Vive Virgilio los mullidos días de la jubilación junto a su mujer, la argentina Marcela, en uno de esos rincones paradisíacos con que te sorprende Asturias a cada paso. Hemos pasado y paseado unos días con ellos, a caballo entre Posada de Llanes, a los pies de la sierra de Cuera, y la playa de Borizu (sobre estas líneas), y también por la cercana Cantabria, en el parque natural de Oyambre.
Subí a las redes el otro día una foto con él contando que nos bebimos y nos comimos Madrid, allá por los noventa, con una dieta de whisky, risas y riquísimas empanadas chilenas. Pero me quedé corto y con ganas de contar algunas anécdotas de su azarosa vida. Aquí van:
Cuando llegó a España, exiliado del Chile dictatorial de Pinochet, mi querido y admirado Virgilio empezó trabajando como asistente del marqués de Domecq. Era uno de los doce empleados que tenía en su palacete el señorito, en aquel Jerez donde siempre se decía que «si no eres Domecq, eres caballo». Virgilio fue caballo, como todo el pueblo llano.
Entre otras muchas anécdotas, recordaba que le tenía que acompañar a misa diaria al marqués y que éste le recriminaba que no entrara a la iglesia a rezar… Siempre se preocuparon más los señoritos por la salvación de las almas que por la subida de los salarios, que es una buena forma de salvar el cuerpo antes que el alma. Concluí con Virgilio que lo único terrenal que le interesaba al señorito eran las medidas de su latifundio.
De Jerez, pasando por Sevilla, llegó Virgilio a Madrid y creó una startup. Así es como se llama hoy a buscarse la vida montando un negocio que, entonces, no tenía competencia alguna: la fabricación y venta de «riquísimas empanadas chilenas». Durante años le vi llegar al Portalón, el café-galería donde recalábamos la pandilla, con su surtido de empanadas de carne y de maíz… y allí fuimos trabando amistad, ironías, risas, copas y alguna que otra partida de ajedrez en las ociosas tardes de los domingos.
El inolvidable cartel de «riquísimas empanadas chilenas» se hizo un hueco en los mejores bares de la movida madrileña de los noventa, con aquella posmodernidad alcohólica que encontraba en las empanadas de Virgilio la mejor forma de quitar el hambre de la noche, el hambre de los porros. La empanada chilena de Virgilio era un resopón cálido y sabroso después de tanta cerveza y tanto whisky.

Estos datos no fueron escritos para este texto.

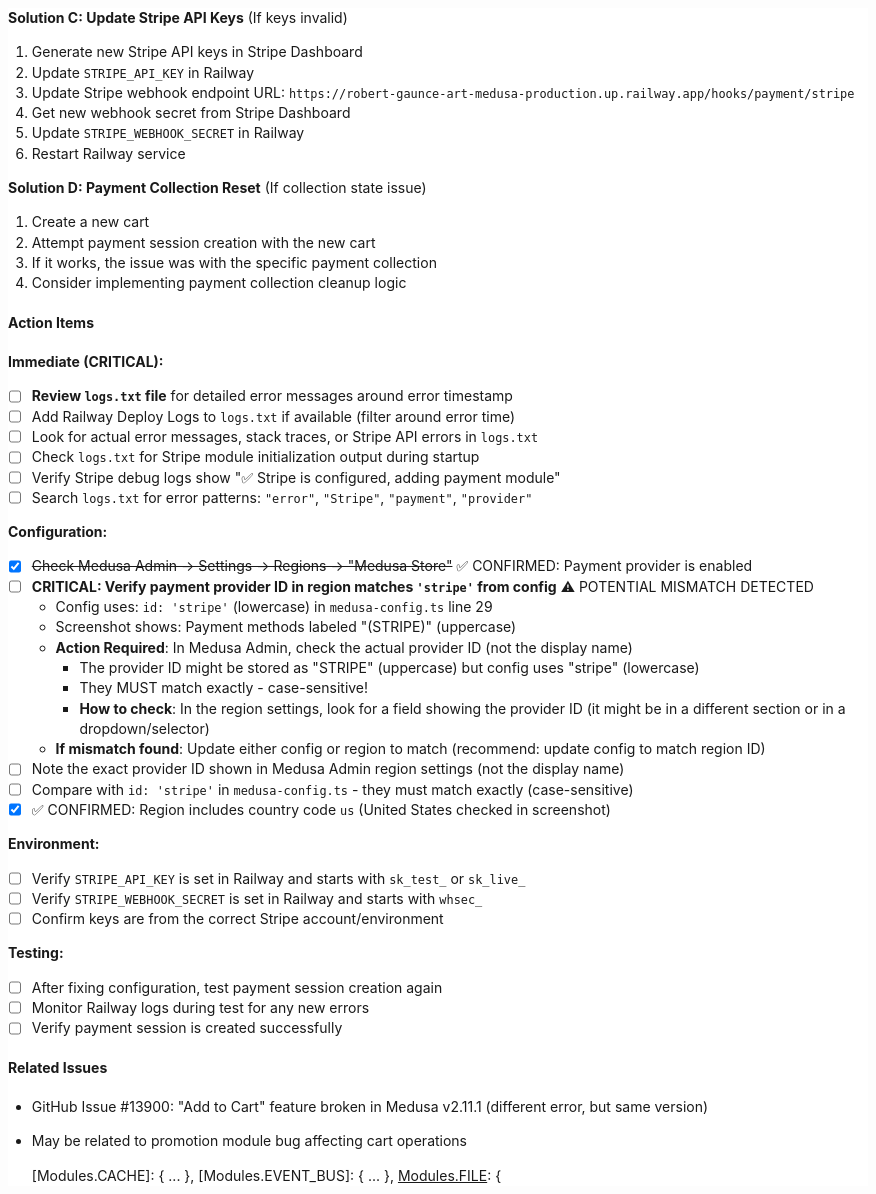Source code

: **Solution C: Update Stripe API Keys** (If keys invalid)
1. Generate new Stripe API keys in Stripe Dashboard
2. Update `STRIPE_API_KEY` in Railway
3. Update Stripe webhook endpoint URL: `https://robert-gaunce-art-medusa-production.up.railway.app/hooks/payment/stripe`
4. Get new webhook secret from Stripe Dashboard
5. Update `STRIPE_WEBHOOK_SECRET` in Railway
6. Restart Railway service

**Solution D: Payment Collection Reset** (If collection state issue)
1. Create a new cart
2. Attempt payment session creation with the new cart
3. If it works, the issue was with the specific payment collection
4. Consider implementing payment collection cleanup logic

#### Action Items

**Immediate (CRITICAL):**
- [ ] **Review `logs.txt` file** for detailed error messages around error timestamp
- [ ] Add Railway Deploy Logs to `logs.txt` if available (filter around error time)
- [ ] Look for actual error messages, stack traces, or Stripe API errors in `logs.txt`
- [ ] Check `logs.txt` for Stripe module initialization output during startup
- [ ] Verify Stripe debug logs show "✅ Stripe is configured, adding payment module"
- [ ] Search `logs.txt` for error patterns: `"error"`, `"Stripe"`, `"payment"`, `"provider"`

**Configuration:**
- [x] ~~Check Medusa Admin → Settings → Regions → "Medusa Store"~~ ✅ CONFIRMED: Payment provider is enabled
- [ ] **CRITICAL: Verify payment provider ID in region matches `'stripe'` from config** ⚠️ POTENTIAL MISMATCH DETECTED
  - Config uses: `id: 'stripe'` (lowercase) in `medusa-config.ts` line 29
  - Screenshot shows: Payment methods labeled "(STRIPE)" (uppercase)
  - **Action Required**: In Medusa Admin, check the actual provider ID (not the display name)
    - The provider ID might be stored as "STRIPE" (uppercase) but config uses "stripe" (lowercase)
    - They MUST match exactly - case-sensitive!
    - **How to check**: In the region settings, look for a field showing the provider ID (it might be in a different section or in a dropdown/selector)
  - **If mismatch found**: Update either config or region to match (recommend: update config to match region ID)
- [ ] Note the exact provider ID shown in Medusa Admin region settings (not the display name)
- [ ] Compare with `id: 'stripe'` in `medusa-config.ts` - they must match exactly (case-sensitive)
- [x] ✅ CONFIRMED: Region includes country code `us` (United States checked in screenshot)

**Environment:**
- [ ] Verify `STRIPE_API_KEY` is set in Railway and starts with `sk_test_` or `sk_live_`
- [ ] Verify `STRIPE_WEBHOOK_SECRET` is set in Railway and starts with `whsec_`
- [ ] Confirm keys are from the correct Stripe account/environment

**Testing:**
- [ ] After fixing configuration, test payment session creation again
- [ ] Monitor Railway logs during test for any new errors
- [ ] Verify payment session is created successfully

#### Related Issues
- GitHub Issue #13900: "Add to Cart" feature broken in Medusa v2.11.1 (different error, but same version)
- May be related to promotion module bug affecting cart operations


   [Modules.FILE]: {
  [Modules.CACHE]: { ... },
  [Modules.EVENT_BUS]: { ... },
  [Modules.FILE]: {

Son incontables las veces que terminó llevándome a casa, en su furgoneta, bajo el inconfundible olor de las empanadas que habían sobrado, o que aún quedaban por repartir. Éramos, y aún somos, amigos de la calle, de las curtidas calles de aquel Madrid pasota y hoy gentrificado.
Conocer a Marcela, para Virgilio, fue su salvación. Marcela, otra exiliada, pero ella de la dictadura argentina, hizo que el negocio de las empanadas prosperase hasta cotas increíbles. Ya no solo eran los bares y cafés distinguidos los que ofrecían sus productos. Bodas, eventos, fiestas en embajadas y, cómo no, algún cumpleaños mío en La Toscana, han tenido a las empanadas de Virgilio y Marcela como grandes protagonistas.
Ahora le ha tocado vivir a gusto la jubilación, pasear, recoger castañas, nueces, jugar a la rayuela de Cortázar por las lindes de los caminos y analizar con detalle la composición de las mazorcas de maíz, preparar ceviches, regatear un par de vinos y disfrutar de Marcela y del mar. Y, como bien me dijo el otro día, «echar unas risas con Carlitos, el risas». Que así es como se me conocía por aquel entonces.